WHAT IS NEEDED:
Locate every line in the items below that contains the word "clear", and copy each of those lines in full.
-- START OF PROVIDED DATA --
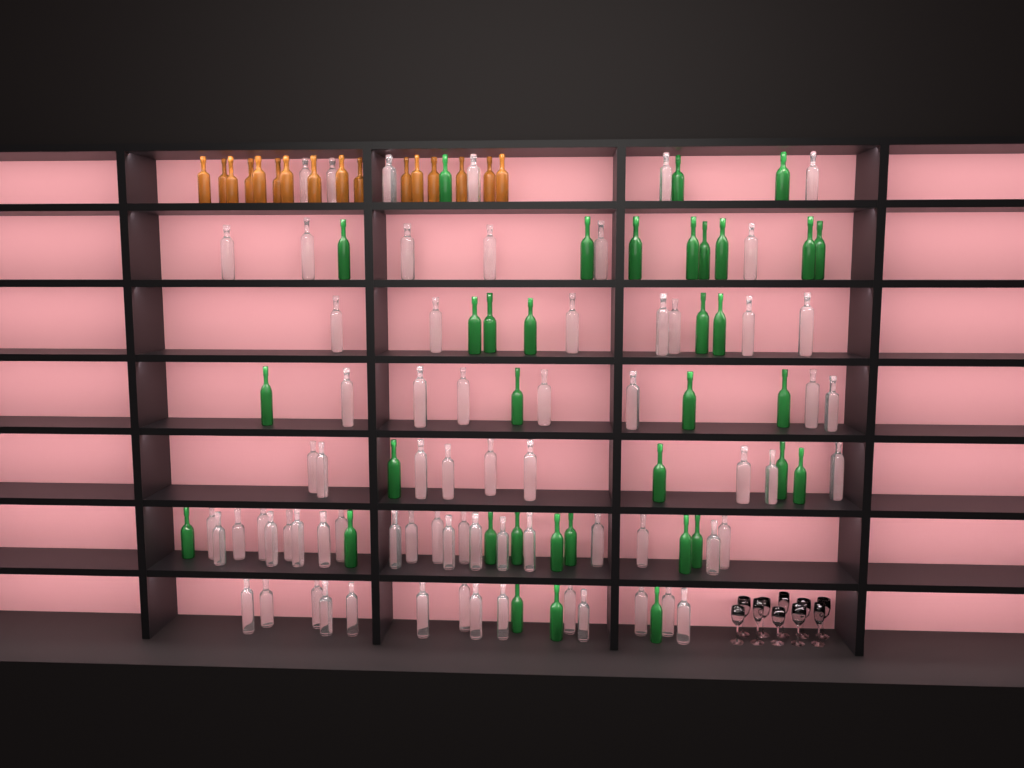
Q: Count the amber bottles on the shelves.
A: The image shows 16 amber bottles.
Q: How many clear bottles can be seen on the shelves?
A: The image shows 70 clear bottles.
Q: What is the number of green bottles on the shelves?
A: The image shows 35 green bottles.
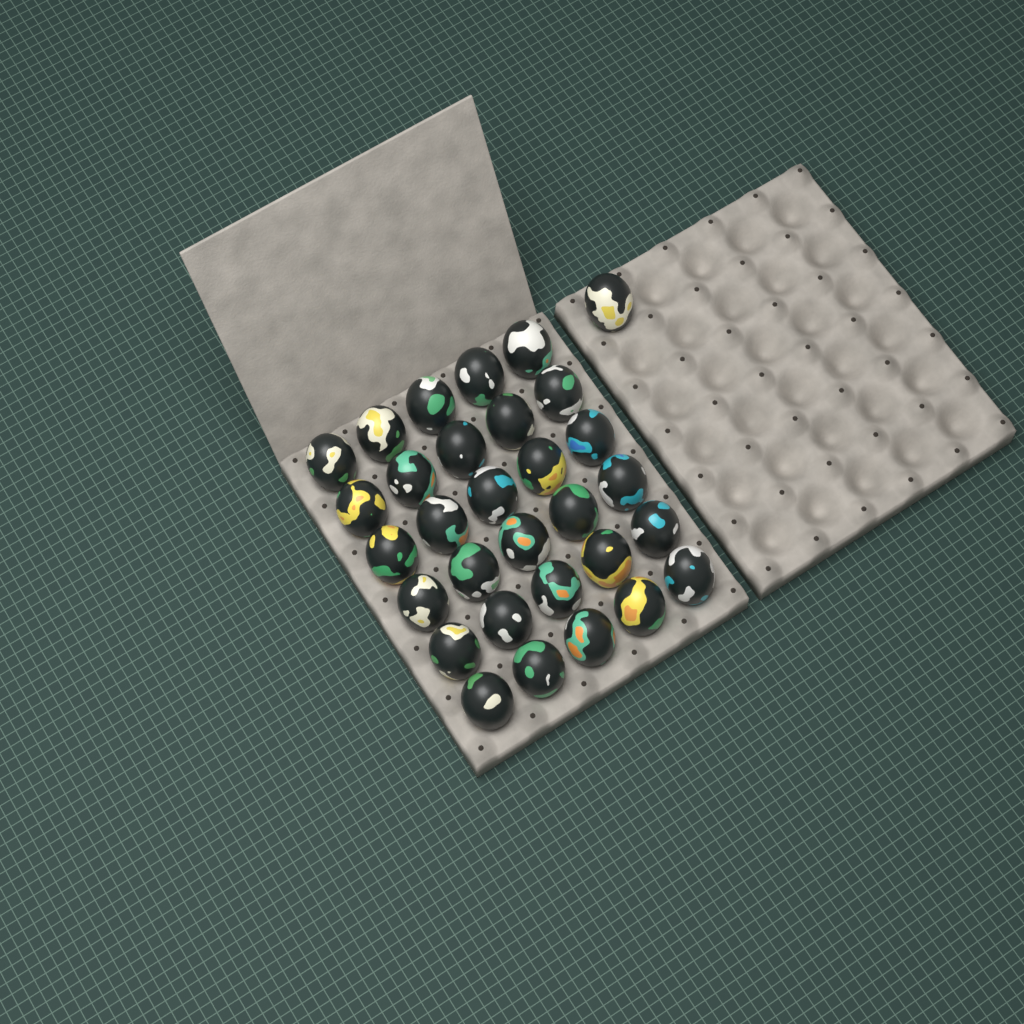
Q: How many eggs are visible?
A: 31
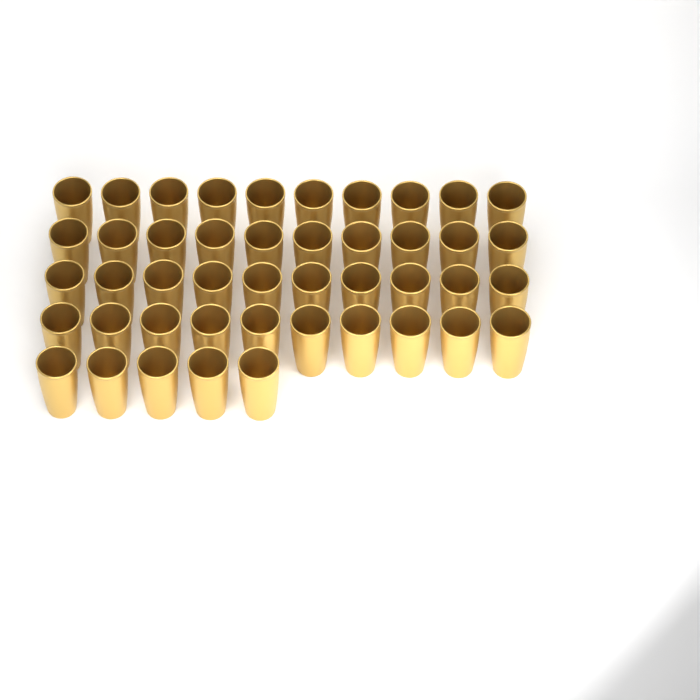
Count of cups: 45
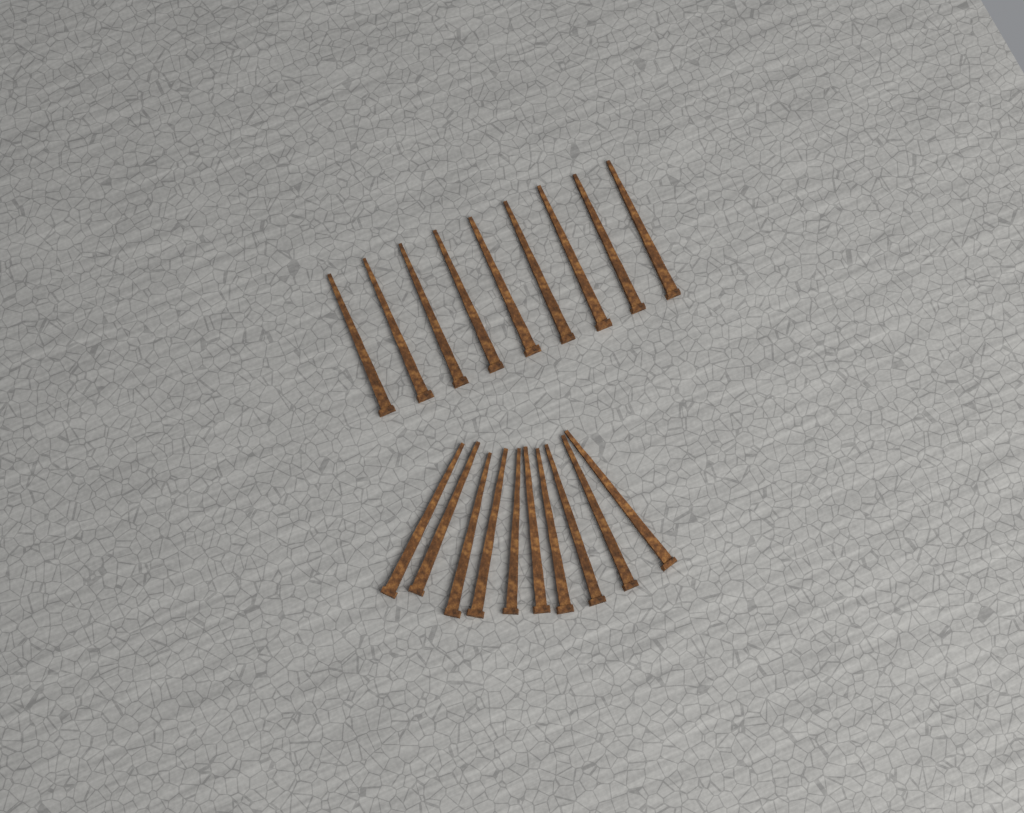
-- END OF PROVIDED DATA --
COMPLETED TASK:
Q: How many clear bottles can be seen on the shelves?
A: The image shows 70 clear bottles.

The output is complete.